Composer, theatre director, musician

Associated acts
  
Goodtime Washboard Three

Peter R. Arnott (born 1932) is an American composer, theatre director and banjo player. Arnott is a member of the Bohemian Club and has been closely involved with a number of Grove Plays. Arnott is a founding member and banjo player for the Goodtime Washboard Three.

Contents

Early life

Arnott was born in 1932 in Palo Alto, California. His paternal grandparents were John and Virginia Arnott, friends of John McLaren, the designer of Golden Gate Park.

Banjo

Arnott was a founding member of the band Goodtime Washboard Three, characterized as a regional one-hit jug band and as a vaudeville band. Arnott played banjo, Bruce Bratton played washtub bass, and Wayne Pope played washboard and musical saw. In 1959, the band played Friday nights at the Monkey Inn in Berkeley, California. In 1963, when Arnott was absent from the group for two years working in Japan, the band wrote a humorous song about Oakland, appropriately entitled "Oakland", which gained regional popularity. With Dick Fagarstrom covering banjo, the single 45 rpm record "Oakland" was played on many of the San Francisco Bay Area radio stations for a brief period, and has since settled into cult status, with occasional plays on eclectic radio shows such as that of Dr. Demento. Of its 1960s popularity, Bratton said "It got enormous airplay." The Goodtime Washboard Three was asked to perform the song for the Oakland City Council, and the group (with Arnott on banjo) played it from atop the marquee of the Tribune Tower, a performance seen by thousands. The band's quirky style and fame resulted in invitations to the Bohemian Grove where they met powerful people such as Richard Nixon and Henry Kissinger. Bratton later joked that he organized a meeting of all the Bohemian Democrats, held in a telephone booth. The band's first full album was entitled Don't Blame PG&E, Pal, recorded in 1964 at Fantasy Studios in Berkeley and released in 1965 by Fantasy Records. On April 1, 1967, the band appeared on the television show The Hollywood Palace, with Bing Crosby as guest host. Crosby introduced them by saying that he first heard the group play at the Bohemian Grove. Crosby joined the band for the last chorus of Oh By Jingo!.

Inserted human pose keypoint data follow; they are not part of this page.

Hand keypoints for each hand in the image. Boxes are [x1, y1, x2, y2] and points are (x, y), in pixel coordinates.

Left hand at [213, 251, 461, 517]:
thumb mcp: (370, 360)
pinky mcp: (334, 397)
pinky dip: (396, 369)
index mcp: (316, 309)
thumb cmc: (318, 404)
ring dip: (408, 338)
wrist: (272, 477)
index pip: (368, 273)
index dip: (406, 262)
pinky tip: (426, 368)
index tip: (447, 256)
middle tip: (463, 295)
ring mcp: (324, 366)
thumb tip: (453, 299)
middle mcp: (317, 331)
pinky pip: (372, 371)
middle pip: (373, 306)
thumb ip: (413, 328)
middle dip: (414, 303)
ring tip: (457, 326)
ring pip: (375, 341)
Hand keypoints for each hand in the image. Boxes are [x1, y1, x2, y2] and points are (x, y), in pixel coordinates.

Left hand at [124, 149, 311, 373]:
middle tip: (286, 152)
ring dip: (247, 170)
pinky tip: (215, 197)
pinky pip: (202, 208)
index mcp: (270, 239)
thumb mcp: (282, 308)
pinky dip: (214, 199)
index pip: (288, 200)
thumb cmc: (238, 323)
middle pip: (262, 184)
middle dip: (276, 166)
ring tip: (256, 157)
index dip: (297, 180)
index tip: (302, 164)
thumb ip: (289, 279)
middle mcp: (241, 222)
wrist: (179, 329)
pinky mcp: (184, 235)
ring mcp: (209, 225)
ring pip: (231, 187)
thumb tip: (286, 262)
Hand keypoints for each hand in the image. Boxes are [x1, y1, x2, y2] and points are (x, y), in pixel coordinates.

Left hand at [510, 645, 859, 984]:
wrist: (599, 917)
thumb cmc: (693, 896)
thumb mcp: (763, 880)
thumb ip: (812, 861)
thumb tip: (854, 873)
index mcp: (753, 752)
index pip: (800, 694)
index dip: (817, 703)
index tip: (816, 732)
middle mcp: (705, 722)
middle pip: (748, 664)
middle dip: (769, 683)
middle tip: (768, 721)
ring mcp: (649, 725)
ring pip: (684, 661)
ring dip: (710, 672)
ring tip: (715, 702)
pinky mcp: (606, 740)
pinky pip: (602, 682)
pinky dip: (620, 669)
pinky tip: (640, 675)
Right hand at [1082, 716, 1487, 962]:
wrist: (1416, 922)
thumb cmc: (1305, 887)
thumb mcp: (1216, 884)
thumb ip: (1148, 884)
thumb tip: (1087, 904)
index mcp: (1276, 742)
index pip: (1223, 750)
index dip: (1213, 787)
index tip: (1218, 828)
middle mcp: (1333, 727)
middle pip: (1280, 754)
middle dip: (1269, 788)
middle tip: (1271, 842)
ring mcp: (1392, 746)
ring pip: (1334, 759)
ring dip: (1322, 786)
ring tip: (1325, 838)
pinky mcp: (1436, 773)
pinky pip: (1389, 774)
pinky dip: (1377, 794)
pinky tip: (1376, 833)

The band recorded further sessions, but no second album was released. Bratton left for Santa Cruz in 1970, to be replaced by Hal Nachtrieb on tuba. Bohemian George Schultz, United States Secretary of State, invited them to the White House in 1986 to play during a state visit by Philippines President Corazon Aquino. The Goodtime Washboard Three continues to make the odd public appearance.

Bohemian Club

In 1975, Arnott directed the Grove Play Allegory: An Odyssey in Time and Space. Arnott stepped forward with his own script in 1980: Olympus. Ten years later, he directed The Prophecy. In 2003, Arnott composed the music for Fort Ross, the 98th Grove Play.

Family

Arnott married Ann Krikorian from Boston. The two live in Sausalito, California and are active in city business, politics and art. They assist with both the Marin Art Festival and the Sausalito Art Festival. Ann Arnott serves as secretary for the Sausalito Chamber of Commerce, has been president of the Sausalito Women's Club and is currently president of the Art Festival Foundation. Arnott's son David Arnott is an actor, screenwriter and musical composer living in Southern California.